A good first order approximation often gets you a decent way to a solution. If you don’t have this, you may have trouble finding a solution that doesn’t take an infinite amount of time to solve, as the early versions of Go computers found.

This has an interesting link to the way I approach financial markets and economics. I think it is most important to spend time thinking about appropriate first order approximations to help with the general understanding of what is really going on. But the influences around us often obscure this, for example from news or complex analysis.
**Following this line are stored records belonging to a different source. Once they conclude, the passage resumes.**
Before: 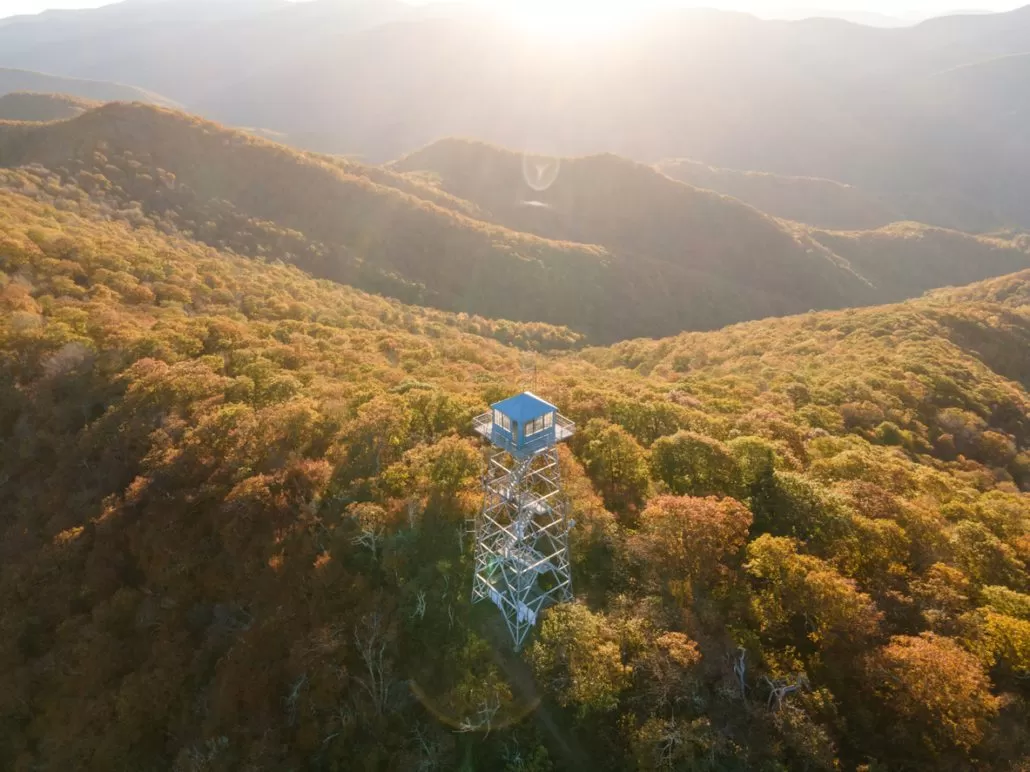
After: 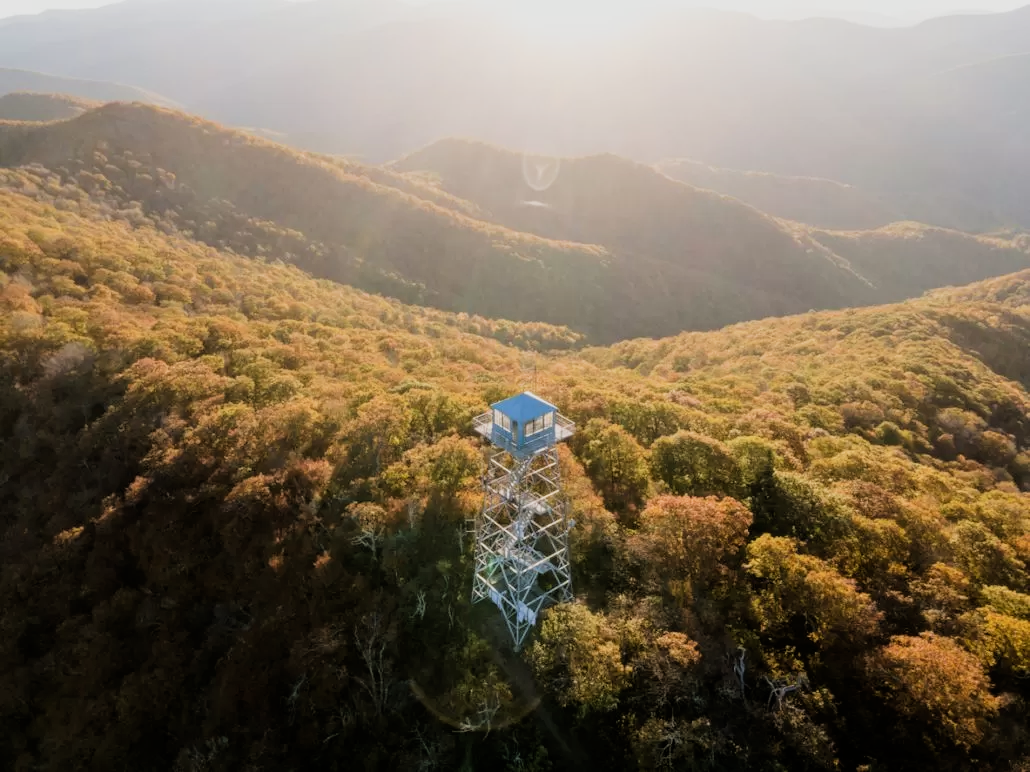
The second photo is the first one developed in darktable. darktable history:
filmic rgb: black relative exposure -5.01 EV, white relative exposure 3.99 EV, hardness 2.9, contrast 1.297, highlights saturation mix -30.97%
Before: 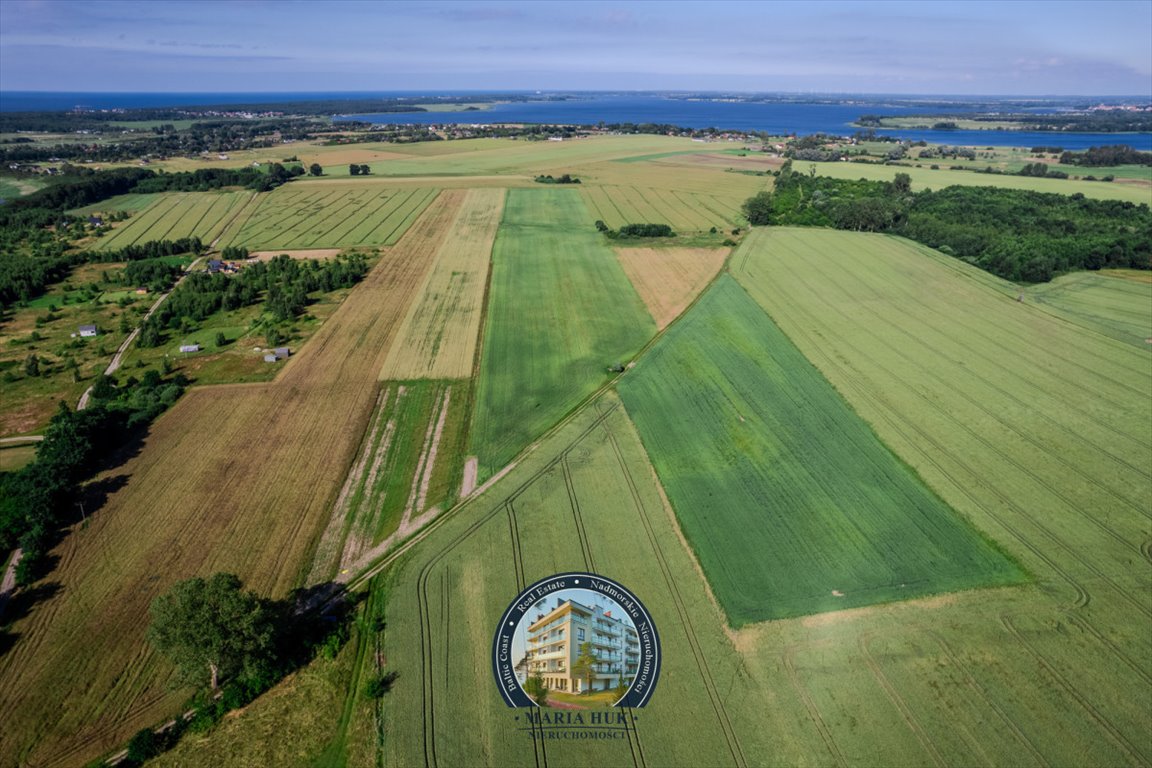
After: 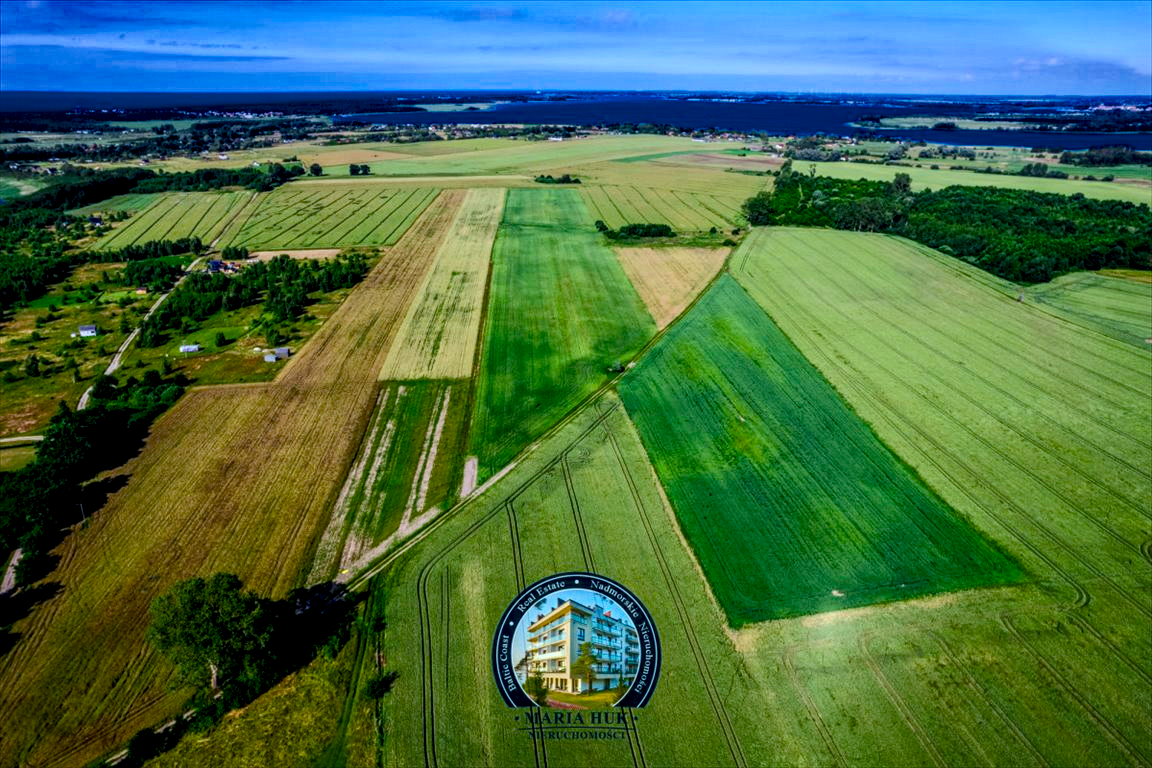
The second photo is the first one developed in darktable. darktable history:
color balance rgb: linear chroma grading › shadows -29.716%, linear chroma grading › global chroma 35.301%, perceptual saturation grading › global saturation 15.648%, perceptual saturation grading › highlights -19.424%, perceptual saturation grading › shadows 19.336%, global vibrance 16.715%, saturation formula JzAzBz (2021)
tone equalizer: on, module defaults
local contrast: detail 160%
color calibration: output R [0.994, 0.059, -0.119, 0], output G [-0.036, 1.09, -0.119, 0], output B [0.078, -0.108, 0.961, 0], x 0.37, y 0.382, temperature 4319.29 K
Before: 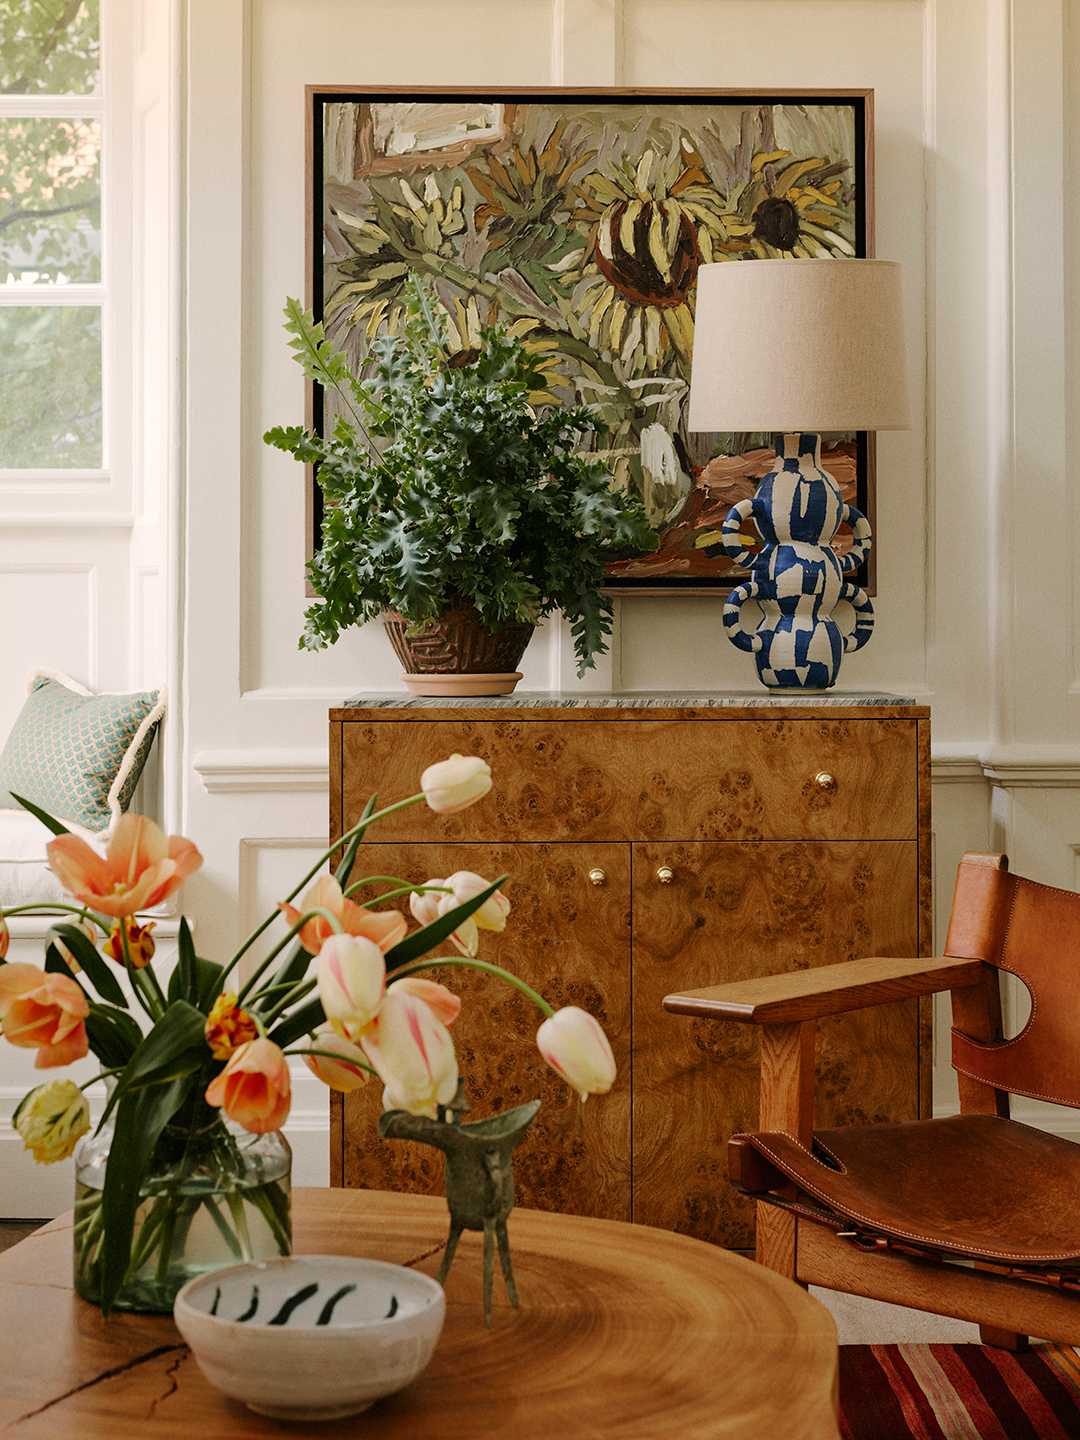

Reminiscences of a Stock operator

I first read this book when I was 17 but it took me many years of trading and painful experiences to realise that the character who had the most to teach me was Partridge. He is the older, experienced trader who whenever presented with a stock tip by an excited young trader would always reply

“Well, this is a bull market, you know!” as though he were giving you a priceless talisman wrapped inside a million-dollar accident-insurance policy. And of course, I did not get his meaning.


Useful trading models

In economics and finance, it is the development and understanding of models of a first approximation that are the most useful and the most important. This is primarily the method I am using for models of asset market pricing described in other posts. Far too much effort and time is spent on far more “complex” analysis and models, which often focus on second or third order drivers by assuming away the first order ones. The “news” constantly blaring out on cable TV is at best a focus on factors causing minute differences in asset prices. At worst, it is just distracting white noise. Precise directions for the last 100m of your trip are a not much use if you are not sure which town you are going to. It is far better to be approximately right than to be precisely wrong.

Trade Ideas

A common type of trade idea proposed to me will be in this form:

  1. There is a recent development or upcoming event which matters for the Australian dollar (substitute in any other market) e.g. a piece of economic data
  2. We should buy/sell it

What is rarely done however, is considering how important this driver is in context. Commonly the idea is logical but essentially rests on the idea that the current market price is already correctly priced. This approach fits well with many people’s education in which assumptions of efficient markets are often embedded without them realising. The reason that these trade ideas often fail is that the new information will only dominate the market movements if and only if the more important drivers of the currency are correctly priced. Instead of assuming the market is fairly priced, I would prefer to question whether this first order approximation is appropriate before moving on.

Australian Dollar Example

To use an Australian dollar example, the value of the currency doubled between 2001 and 2008

It did not rise like this because of a succession of incremental pieces of random news which happened to cumulate in a massive movement. It happened because the currency was by first order approximation far too cheap. A useful first order approximation model for currencies is Purchasing Power Parity (indices are freely available and calculated by the OECD). The chart below shows that the PPP of the AUD was very steady at around 0.70 cents. In 2001 it was very cheap, and when it approached parity it was very expensive. Capturing these kinds of move is where I spend my time and historically where I have made my biggest profits.

Conclusion

I have learned to focus on the bigger picture and look for large market movements. In my experience, these are most likely to happen when the market price is a long way from a good first approximation model. I therefore put time into building these first approximation models across asset classes as I have briefly described so far in fixed income, and will follow up with ones on currencies and equities. Just as in chess, a good understanding of a first approximation model can get you a long way. Focusing on very new information or complex models which are actually third order features, while neglecting the first order drivers, only leads to confusion and major mistakes.